Awesome: Quantum of Solace
- The opera scene, for proof that Bond's pretty awesome even when he's not killing people.
Bond: Can I offer an opinion? I really think you people should find a better place to meet.
- Bond winning a dogfight using an unarmed DC-3 cargo plane.
- The fight at the art gallery's construction scaffolding.
- Mr. White gets two: the "we have people... everywhere scene, and "Well, Tosca's not for everyone". Please, please develop this guy into a Magnificent Bastard? Pretty please?
- The initial car chase.
- Bond swats a motorcycle out from under a henchman. With his bare hand.

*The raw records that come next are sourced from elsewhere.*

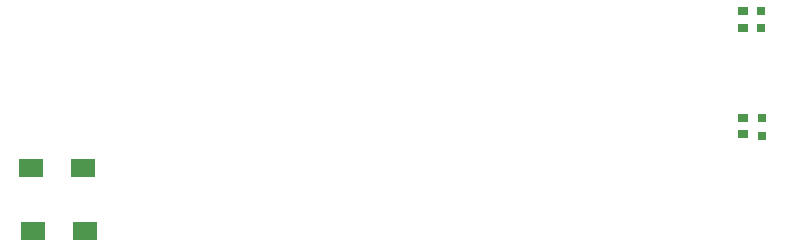
<source format=gbp>
%FSTAX23Y23*%
%MOIN*%
%SFA1B1*%

%IPPOS*%
%ADD22R,0.031500X0.031500*%
%ADD27R,0.037400X0.031500*%
%ADD124R,0.082700X0.061000*%
%LNv1.0-1*%
%LPD*%
G54D22*
X03775Y04839D03*
Y0478D03*
X0378Y04482D03*
Y04423D03*
G54D27*
X03715Y04782D03*
Y04837D03*
Y04427D03*
Y04482D03*
G54D124*
X01343Y04315D03*
X01516D03*
X01348Y04105D03*
X01521D03*
M02*
</source>
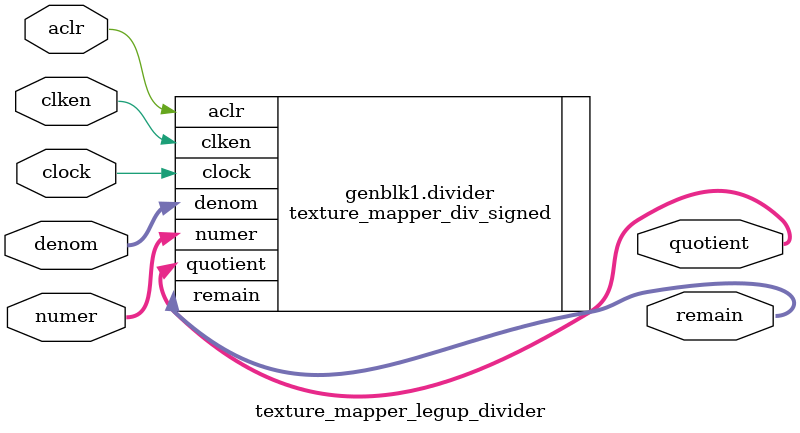
<source format=v>
module texture_mapper_legup_divider # (
  parameter stages = 32, 
  parameter width_n = stages, // widths equal the number of pipeline stages 
  parameter width_d = stages,
  parameter is_signed = 1
) (
  input clock, 
  input aclr, 
  input clken, 
  input [width_n - 1:0] numer, 
  input [width_d - 1:0] denom, 
  output [width_n - 1:0] quotient,
  output [width_d - 1:0] remain
);

// instantiate divider core
generate 
  // if using generic divider
  if (is_signed == 1) begin
    // instantiate signed divider core
    texture_mapper_div_signed divider (
      .clock (clock),
      .aclr (aclr),
      .clken (clken),
      .numer (numer),
      .denom (denom),
      .quotient (quotient),
      .remain (remain)
    );
    defparam
      divider.width_n = width_n,
      divider.width_d = width_d,
      divider.stages = stages;

  end else begin 
    // instantiate unsigned divider core
    texture_mapper_div_unsigned divider (
      .clock (clock),
      .aclr (aclr),
      .clken (clken),
      .numer (numer),
      .denom (denom),
      .quotient (quotient),
      .remain (remain)
    );
    defparam
      divider.width_n = width_n,
      divider.width_d = width_d,
      divider.stages = stages;

    end
endgenerate

endmodule

</source>
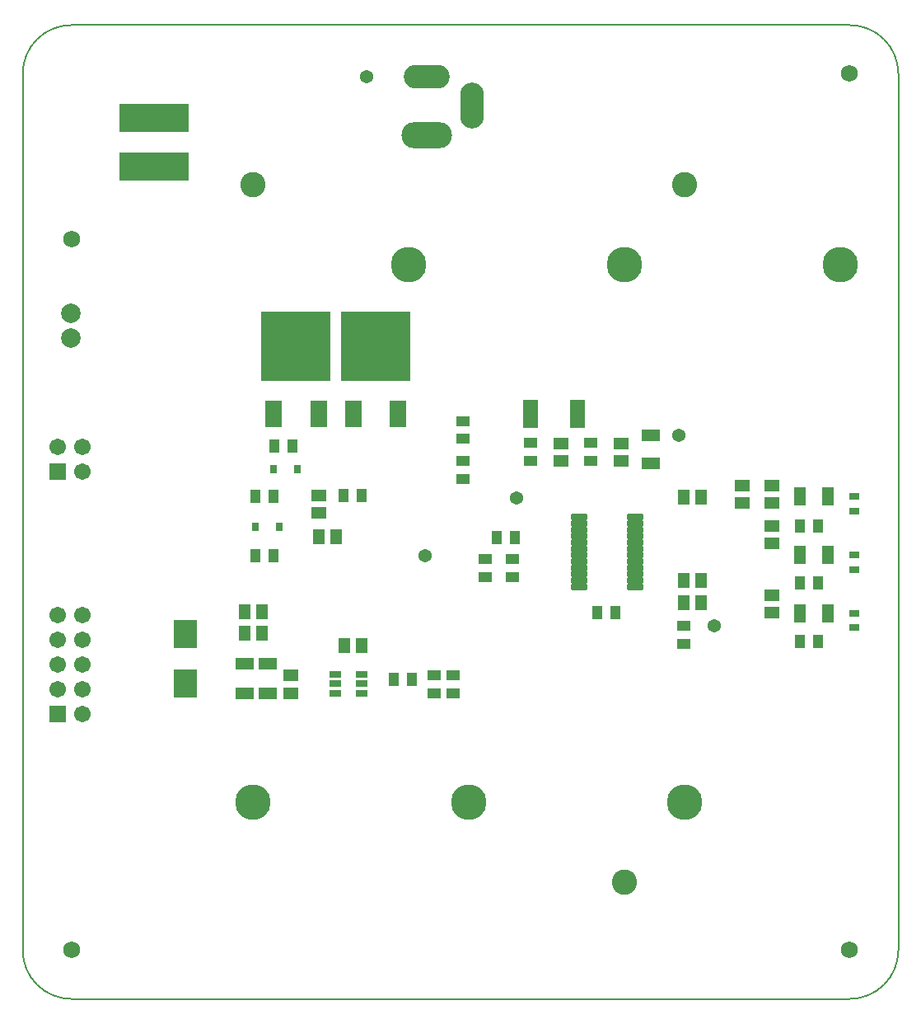
<source format=gts>
G04*
G04 #@! TF.GenerationSoftware,Altium Limited,Altium Designer,21.1.1 (26)*
G04*
G04 Layer_Color=8388736*
%FSLAX25Y25*%
%MOIN*%
G70*
G04*
G04 #@! TF.SameCoordinates,5AD375DC-C50E-4051-8569-BF36B36DD858*
G04*
G04*
G04 #@! TF.FilePolarity,Negative*
G04*
G01*
G75*
%ADD13C,0.00591*%
%ADD32C,0.05394*%
%ADD33R,0.28359X0.28359*%
%ADD34R,0.06706X0.10642*%
%ADD35R,0.05709X0.04134*%
%ADD36R,0.04134X0.05709*%
%ADD37R,0.03937X0.02953*%
%ADD38R,0.06299X0.05118*%
%ADD39R,0.05118X0.06299*%
%ADD40R,0.09461X0.11430*%
G04:AMPARAMS|DCode=41|XSize=69.81mil|YSize=24.14mil|CornerRadius=6.02mil|HoleSize=0mil|Usage=FLASHONLY|Rotation=180.000|XOffset=0mil|YOffset=0mil|HoleType=Round|Shape=RoundedRectangle|*
%AMROUNDEDRECTD41*
21,1,0.06981,0.01211,0,0,180.0*
21,1,0.05778,0.02414,0,0,180.0*
1,1,0.01204,-0.02889,0.00605*
1,1,0.01204,0.02889,0.00605*
1,1,0.01204,0.02889,-0.00605*
1,1,0.01204,-0.02889,-0.00605*
%
%ADD41ROUNDEDRECTD41*%
%ADD42R,0.04934X0.07493*%
%ADD43R,0.05918X0.11824*%
%ADD44R,0.07493X0.04934*%
%ADD45R,0.03005X0.03517*%
%ADD46R,0.04724X0.02756*%
%ADD47R,0.07480X0.04921*%
%ADD48R,0.28359X0.11824*%
%ADD49C,0.06706*%
%ADD50R,0.06706X0.06706*%
%ADD51C,0.06800*%
%ADD52O,0.09658X0.18517*%
%ADD53O,0.20485X0.10642*%
%ADD54O,0.18517X0.09658*%
%ADD55C,0.07887*%
%ADD56C,0.10209*%
%ADD57C,0.14383*%
D13*
X354331Y374016D02*
G03*
X334646Y393701I-19685J0D01*
G01*
Y0D02*
G03*
X354331Y19685I0J19685D01*
G01*
X19685Y393701D02*
G03*
X0Y374016I0J-19685D01*
G01*
X0Y19685D02*
G03*
X19685Y0I19685J0D01*
G01*
X354331Y19685D02*
Y374016D01*
X19685Y0D02*
X334646D01*
X0Y19685D02*
Y374016D01*
X19685Y393701D02*
X334646D01*
D32*
X279921Y150689D02*
D03*
X162927Y179232D02*
D03*
X265526Y227854D02*
D03*
X199682Y202658D02*
D03*
X139115Y372835D02*
D03*
D33*
X142913Y263779D02*
D03*
X110630D02*
D03*
D34*
X133858Y236614D02*
D03*
X151969D02*
D03*
X119685D02*
D03*
X101575D02*
D03*
D35*
X166382Y123622D02*
D03*
Y130905D02*
D03*
X187303Y170669D02*
D03*
Y177953D02*
D03*
X198327D02*
D03*
Y170669D02*
D03*
X267538Y143514D02*
D03*
X267538Y150798D02*
D03*
X229906Y224698D02*
D03*
Y217414D02*
D03*
X178285Y217414D02*
D03*
Y210131D02*
D03*
Y233661D02*
D03*
X178285Y226378D02*
D03*
X205629Y224698D02*
D03*
Y217414D02*
D03*
X174059Y130905D02*
D03*
Y123622D02*
D03*
D36*
X150197Y129232D02*
D03*
X157480D02*
D03*
X191929Y186614D02*
D03*
X199213D02*
D03*
X239862Y156309D02*
D03*
X232579D02*
D03*
X321763Y191142D02*
D03*
X314479D02*
D03*
X321763Y168012D02*
D03*
X314479D02*
D03*
X94291Y179134D02*
D03*
X101575Y179134D02*
D03*
X129864Y203665D02*
D03*
X137147Y203665D02*
D03*
X101575Y203046D02*
D03*
X94291D02*
D03*
X321763Y144390D02*
D03*
X314479Y144390D02*
D03*
X101870Y223622D02*
D03*
X109153D02*
D03*
D37*
X336527Y203150D02*
D03*
Y197244D02*
D03*
Y179527D02*
D03*
Y173622D02*
D03*
Y156004D02*
D03*
Y150098D02*
D03*
D38*
X108401Y123622D02*
D03*
Y130709D02*
D03*
X119685Y203665D02*
D03*
Y196578D02*
D03*
X291054Y207480D02*
D03*
Y200394D02*
D03*
X303062Y207480D02*
D03*
Y200394D02*
D03*
X217697Y224501D02*
D03*
Y217414D02*
D03*
X242217Y224501D02*
D03*
Y217414D02*
D03*
X303062Y191142D02*
D03*
Y184055D02*
D03*
Y163287D02*
D03*
Y156201D02*
D03*
D39*
X96755Y156494D02*
D03*
X89668D02*
D03*
X96755Y147933D02*
D03*
X89668D02*
D03*
X130118Y142900D02*
D03*
X137205D02*
D03*
X119685Y186702D02*
D03*
X126772D02*
D03*
X267545Y202795D02*
D03*
X274632D02*
D03*
X267538Y160070D02*
D03*
X274624D02*
D03*
Y169193D02*
D03*
X267538D02*
D03*
D40*
X65796Y147441D02*
D03*
Y127362D02*
D03*
D41*
X225315Y166634D02*
D03*
Y169193D02*
D03*
Y171752D02*
D03*
Y174311D02*
D03*
Y176870D02*
D03*
Y179429D02*
D03*
Y181988D02*
D03*
Y184547D02*
D03*
Y187106D02*
D03*
Y189665D02*
D03*
Y192224D02*
D03*
Y194783D02*
D03*
X247913D02*
D03*
Y192224D02*
D03*
Y189665D02*
D03*
Y187106D02*
D03*
Y184547D02*
D03*
Y181988D02*
D03*
Y179429D02*
D03*
Y176870D02*
D03*
Y174311D02*
D03*
Y171752D02*
D03*
Y169193D02*
D03*
Y166634D02*
D03*
D42*
X314479Y156004D02*
D03*
X325700D02*
D03*
X314479Y179527D02*
D03*
X325700D02*
D03*
X314479Y203150D02*
D03*
X325700D02*
D03*
D43*
X205629Y236614D02*
D03*
X224526D02*
D03*
D44*
X254035Y216633D02*
D03*
Y227854D02*
D03*
D45*
X94291Y190795D02*
D03*
X103898D02*
D03*
X101496Y214173D02*
D03*
X111102D02*
D03*
D46*
X137205Y131102D02*
D03*
Y127362D02*
D03*
Y123622D02*
D03*
X126575D02*
D03*
Y127362D02*
D03*
Y131102D02*
D03*
D47*
X99289Y123622D02*
D03*
Y135433D02*
D03*
X89668Y123622D02*
D03*
Y135433D02*
D03*
D48*
X53150Y336614D02*
D03*
Y356299D02*
D03*
D49*
X24016Y223099D02*
D03*
X14016D02*
D03*
X24016Y213100D02*
D03*
Y155039D02*
D03*
X14016D02*
D03*
X24016Y145039D02*
D03*
X14016D02*
D03*
X24016Y135039D02*
D03*
X14016D02*
D03*
X24016Y125039D02*
D03*
X14016D02*
D03*
X24016Y115039D02*
D03*
D50*
X14016Y213100D02*
D03*
Y115039D02*
D03*
D51*
X334646Y374016D02*
D03*
Y19685D02*
D03*
X19685Y307087D02*
D03*
Y19685D02*
D03*
D52*
X181890Y361024D02*
D03*
D53*
X163386Y349213D02*
D03*
D54*
Y372835D02*
D03*
D55*
X19488Y267244D02*
D03*
Y277244D02*
D03*
D56*
X93012Y329213D02*
D03*
X267717D02*
D03*
X243358Y47165D02*
D03*
D57*
X93012Y79528D02*
D03*
X156004Y296850D02*
D03*
X267717Y79528D02*
D03*
X330709Y296850D02*
D03*
X243358D02*
D03*
X180366Y79528D02*
D03*
M02*

</source>
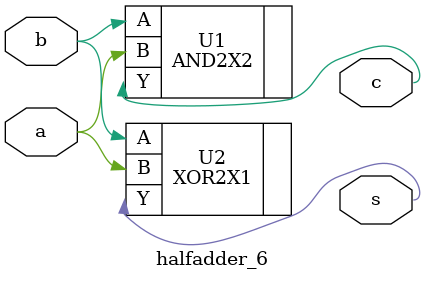
<source format=v>
module halfadder_6 ( s, c, a, b );
  input a, b;
  output s, c;


  AND2X2 U1 ( .A(b), .B(a), .Y(c) );
  XOR2X1 U2 ( .A(b), .B(a), .Y(s) );
endmodule

</source>
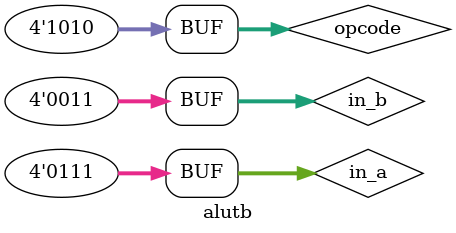
<source format=v>
`timescale 1ns / 1ps


module alutb(

    );
    reg [3:0] in_a, in_b;
    reg [3:0] opcode;
    wire [4:0] alu_out;
    wire a_in_zero;
    
    alu4bit uut(.in_a(in_a), .in_b(in_b), .opcode(opcode), .a_in_zero(a_in_zero),
                .alu_out(alu_out));
                
    initial
    begin 
    opcode=1;
    in_a=7; in_b=15;
    #100
    opcode=2;
    in_a=7; in_b=15; 
                 
    #100
    opcode=3;
    in_a = 12; in_b=15;
                 
    #100
    opcode=4;
    in_a=7; in_b=0;
    
    
    #100
    opcode = 5;
    in_a = 4'b0001; in_b = 4'b0011;
    
    #100
    opcode = 6;
    in_a = 4'b0111; in_b = 4'b0011;
    
    #100
    opcode = 7;
    in_a = 4'b0111; in_b = 4'b0011;
    
    
    #100
    opcode = 8;
    in_a = 4'b0111; in_b = 4'b0011;
    
    #100
    opcode = 9;
    in_a = 4'b0111; in_b = 4'b0011;
   
    #100
    opcode = 10;
    in_a = 4'b0111; in_b = 4'b0011;
    
    end
    
endmodule

</source>
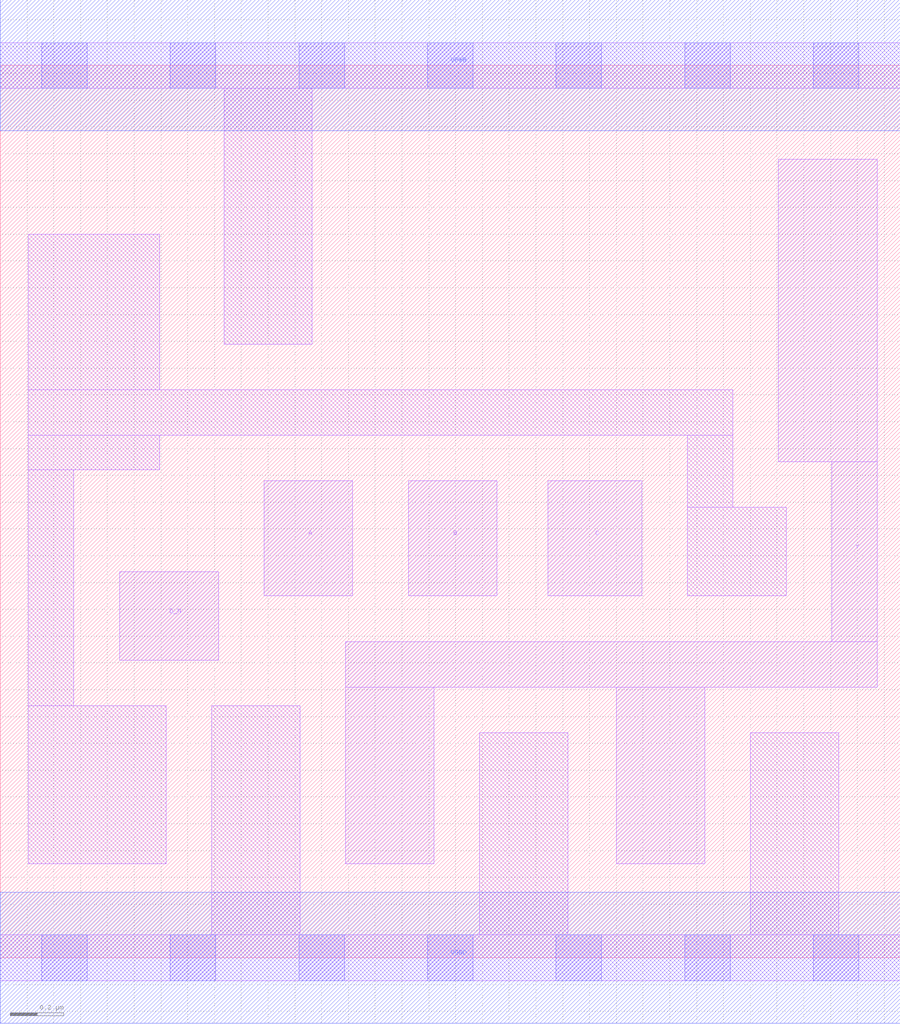
<source format=lef>
# Copyright 2020 The SkyWater PDK Authors
#
# Licensed under the Apache License, Version 2.0 (the "License");
# you may not use this file except in compliance with the License.
# You may obtain a copy of the License at
#
#     https://www.apache.org/licenses/LICENSE-2.0
#
# Unless required by applicable law or agreed to in writing, software
# distributed under the License is distributed on an "AS IS" BASIS,
# WITHOUT WARRANTIES OR CONDITIONS OF ANY KIND, either express or implied.
# See the License for the specific language governing permissions and
# limitations under the License.
#
# SPDX-License-Identifier: Apache-2.0

VERSION 5.7 ;
  NOWIREEXTENSIONATPIN ON ;
  DIVIDERCHAR "/" ;
  BUSBITCHARS "[]" ;
UNITS
  DATABASE MICRONS 200 ;
END UNITS
MACRO sky130_fd_sc_ms__nor4b_1
  CLASS CORE ;
  FOREIGN sky130_fd_sc_ms__nor4b_1 ;
  ORIGIN  0.000000  0.000000 ;
  SIZE  3.360000 BY  3.330000 ;
  SYMMETRY X Y ;
  SITE unit ;
  PIN A
    ANTENNAGATEAREA  0.312600 ;
    DIRECTION INPUT ;
    USE SIGNAL ;
    PORT
      LAYER li1 ;
        RECT 0.985000 1.350000 1.315000 1.780000 ;
    END
  END A
  PIN B
    ANTENNAGATEAREA  0.312600 ;
    DIRECTION INPUT ;
    USE SIGNAL ;
    PORT
      LAYER li1 ;
        RECT 1.525000 1.350000 1.855000 1.780000 ;
    END
  END B
  PIN C
    ANTENNAGATEAREA  0.312600 ;
    DIRECTION INPUT ;
    USE SIGNAL ;
    PORT
      LAYER li1 ;
        RECT 2.045000 1.350000 2.395000 1.780000 ;
    END
  END C
  PIN D_N
    ANTENNAGATEAREA  0.233700 ;
    DIRECTION INPUT ;
    USE SIGNAL ;
    PORT
      LAYER li1 ;
        RECT 0.445000 1.110000 0.815000 1.440000 ;
    END
  END D_N
  PIN Y
    ANTENNADIFFAREA  0.862400 ;
    DIRECTION OUTPUT ;
    USE SIGNAL ;
    PORT
      LAYER li1 ;
        RECT 1.290000 0.350000 1.620000 1.010000 ;
        RECT 1.290000 1.010000 3.275000 1.180000 ;
        RECT 2.300000 0.350000 2.630000 1.010000 ;
        RECT 2.905000 1.850000 3.275000 2.980000 ;
        RECT 3.105000 1.180000 3.275000 1.850000 ;
    END
  END Y
  PIN VGND
    DIRECTION INOUT ;
    USE GROUND ;
    PORT
      LAYER met1 ;
        RECT 0.000000 -0.245000 3.360000 0.245000 ;
    END
  END VGND
  PIN VPWR
    DIRECTION INOUT ;
    USE POWER ;
    PORT
      LAYER met1 ;
        RECT 0.000000 3.085000 3.360000 3.575000 ;
    END
  END VPWR
  OBS
    LAYER li1 ;
      RECT 0.000000 -0.085000 3.360000 0.085000 ;
      RECT 0.000000  3.245000 3.360000 3.415000 ;
      RECT 0.105000  0.350000 0.620000 0.940000 ;
      RECT 0.105000  0.940000 0.275000 1.820000 ;
      RECT 0.105000  1.820000 0.595000 1.950000 ;
      RECT 0.105000  1.950000 2.735000 2.120000 ;
      RECT 0.105000  2.120000 0.595000 2.700000 ;
      RECT 0.790000  0.085000 1.120000 0.940000 ;
      RECT 0.835000  2.290000 1.165000 3.245000 ;
      RECT 1.790000  0.085000 2.120000 0.840000 ;
      RECT 2.565000  1.350000 2.935000 1.680000 ;
      RECT 2.565000  1.680000 2.735000 1.950000 ;
      RECT 2.800000  0.085000 3.130000 0.840000 ;
    LAYER mcon ;
      RECT 0.155000 -0.085000 0.325000 0.085000 ;
      RECT 0.155000  3.245000 0.325000 3.415000 ;
      RECT 0.635000 -0.085000 0.805000 0.085000 ;
      RECT 0.635000  3.245000 0.805000 3.415000 ;
      RECT 1.115000 -0.085000 1.285000 0.085000 ;
      RECT 1.115000  3.245000 1.285000 3.415000 ;
      RECT 1.595000 -0.085000 1.765000 0.085000 ;
      RECT 1.595000  3.245000 1.765000 3.415000 ;
      RECT 2.075000 -0.085000 2.245000 0.085000 ;
      RECT 2.075000  3.245000 2.245000 3.415000 ;
      RECT 2.555000 -0.085000 2.725000 0.085000 ;
      RECT 2.555000  3.245000 2.725000 3.415000 ;
      RECT 3.035000 -0.085000 3.205000 0.085000 ;
      RECT 3.035000  3.245000 3.205000 3.415000 ;
  END
END sky130_fd_sc_ms__nor4b_1
END LIBRARY

</source>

- The bit at the harbor in Haiti.
- The scene with Vesper's boyfriend.
- M helping Bond escape the hit squad in the hotel, then telling Tanner "I don't give a shit about the CIA or their trumped up evidence. He's my agent."
- Felix Leiter openly defies the Jerk Ass who is his boss and goes into a bar, has a brief Info Dump conversation with 007, then tells him he has 30 seconds to move his ass away from the CIA kill squad coming after him. He then proceeds to nonchalantly down his beer as the CIA busts in guns ablaze. He deserves that Field Promotion at the end of the film.
- Fields tripping The Dragon.
- The Chase scene when Bond and the guy he was chasing fall through a glass ceiling, and fight, clinging onto the construction platforms, trying to reach for the guns that were dropped as they fell, when the guy grabs a gun, bonds swing around on the overhanging wires and shoots him first.
- Greene's managing to fight Bond into a stalemate also counts. This dude is a complete civilian and yet he survives fighting against world's best assassin.